WHAT YOU ARE ASKED TO DO:
Every line of the records below from the line with "Depressive Symptoms Before" up to and including the line with "in the Elderly." must be reproduced exactly, and no line outside that range.

INPUT DATA:
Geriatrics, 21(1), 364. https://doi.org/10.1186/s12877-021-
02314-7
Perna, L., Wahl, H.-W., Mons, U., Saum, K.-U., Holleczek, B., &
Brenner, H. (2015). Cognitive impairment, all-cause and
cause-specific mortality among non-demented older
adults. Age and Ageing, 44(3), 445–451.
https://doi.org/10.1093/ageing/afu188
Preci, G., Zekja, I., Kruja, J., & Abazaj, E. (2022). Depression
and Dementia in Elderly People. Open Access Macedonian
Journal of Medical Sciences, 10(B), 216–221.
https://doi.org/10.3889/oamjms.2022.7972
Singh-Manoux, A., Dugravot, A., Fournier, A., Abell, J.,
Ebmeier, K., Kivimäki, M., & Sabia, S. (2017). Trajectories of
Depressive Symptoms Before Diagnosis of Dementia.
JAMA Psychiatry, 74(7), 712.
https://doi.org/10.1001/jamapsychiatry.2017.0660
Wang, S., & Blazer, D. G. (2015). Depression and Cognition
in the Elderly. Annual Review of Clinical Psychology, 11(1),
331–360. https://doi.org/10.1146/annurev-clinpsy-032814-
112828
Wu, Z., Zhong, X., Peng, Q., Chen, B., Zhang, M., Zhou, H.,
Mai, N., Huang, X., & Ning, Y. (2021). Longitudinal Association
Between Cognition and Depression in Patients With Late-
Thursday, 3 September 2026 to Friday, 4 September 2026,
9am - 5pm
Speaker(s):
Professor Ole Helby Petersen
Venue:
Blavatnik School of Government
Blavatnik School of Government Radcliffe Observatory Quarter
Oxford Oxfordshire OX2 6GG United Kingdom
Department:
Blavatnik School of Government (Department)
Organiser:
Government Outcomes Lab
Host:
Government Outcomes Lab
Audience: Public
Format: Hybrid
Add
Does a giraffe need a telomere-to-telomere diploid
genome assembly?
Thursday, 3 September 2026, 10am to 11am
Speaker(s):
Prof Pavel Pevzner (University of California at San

YOUR SOLUTION:
Depressive Symptoms Before Diagnosis of Dementia.
JAMA Psychiatry, 74(7), 712.
https://doi.org/10.1001/jamapsychiatry.2017.0660
Wang, S., & Blazer, D. G. (2015). Depression and Cognition
in the Elderly. Annual Review of Clinical Psychology, 11(1),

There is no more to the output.